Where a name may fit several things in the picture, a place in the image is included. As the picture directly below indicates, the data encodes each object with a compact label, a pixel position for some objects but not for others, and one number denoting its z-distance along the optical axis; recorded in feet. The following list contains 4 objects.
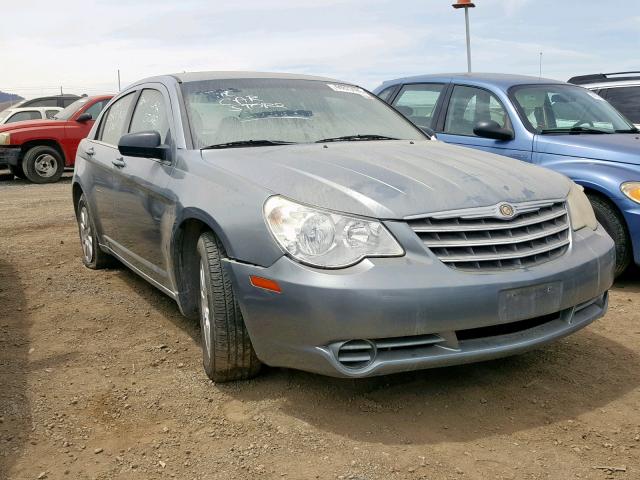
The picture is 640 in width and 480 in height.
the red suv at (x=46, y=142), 43.68
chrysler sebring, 9.43
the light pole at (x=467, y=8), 50.03
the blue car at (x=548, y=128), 17.13
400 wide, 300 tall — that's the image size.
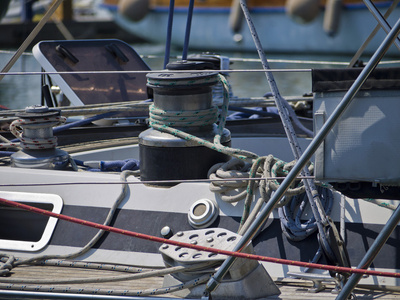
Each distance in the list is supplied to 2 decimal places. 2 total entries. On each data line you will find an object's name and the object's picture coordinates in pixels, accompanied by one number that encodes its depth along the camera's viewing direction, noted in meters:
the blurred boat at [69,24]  46.31
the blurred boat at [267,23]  51.16
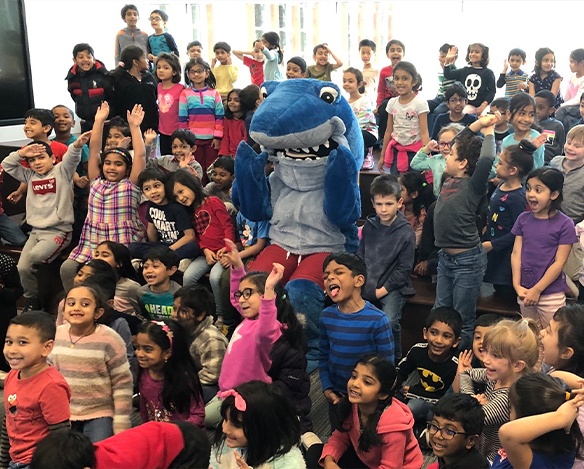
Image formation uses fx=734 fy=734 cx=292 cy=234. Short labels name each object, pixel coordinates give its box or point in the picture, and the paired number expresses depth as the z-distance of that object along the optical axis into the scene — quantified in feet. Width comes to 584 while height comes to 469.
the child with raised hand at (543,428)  6.64
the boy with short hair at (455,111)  17.53
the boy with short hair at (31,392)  8.84
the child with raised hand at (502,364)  8.75
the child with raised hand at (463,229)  12.13
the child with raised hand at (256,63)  23.56
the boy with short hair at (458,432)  8.30
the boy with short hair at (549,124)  17.26
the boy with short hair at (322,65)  22.43
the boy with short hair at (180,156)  16.25
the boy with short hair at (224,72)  23.75
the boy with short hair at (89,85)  20.41
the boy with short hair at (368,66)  23.56
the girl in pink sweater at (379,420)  8.61
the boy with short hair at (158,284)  12.89
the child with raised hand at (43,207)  15.61
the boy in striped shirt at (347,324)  10.28
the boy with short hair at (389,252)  12.30
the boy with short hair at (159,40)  24.85
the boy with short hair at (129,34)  25.62
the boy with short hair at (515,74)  22.53
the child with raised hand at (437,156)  14.49
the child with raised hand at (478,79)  20.10
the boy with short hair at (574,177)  13.41
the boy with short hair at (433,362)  10.73
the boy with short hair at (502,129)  16.47
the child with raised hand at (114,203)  14.83
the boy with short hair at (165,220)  14.15
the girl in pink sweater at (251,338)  9.93
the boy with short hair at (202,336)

**Requirement:**
Give the number of lines in the entries that contain the word "blurred", without any other words.

**Exercise response:**
2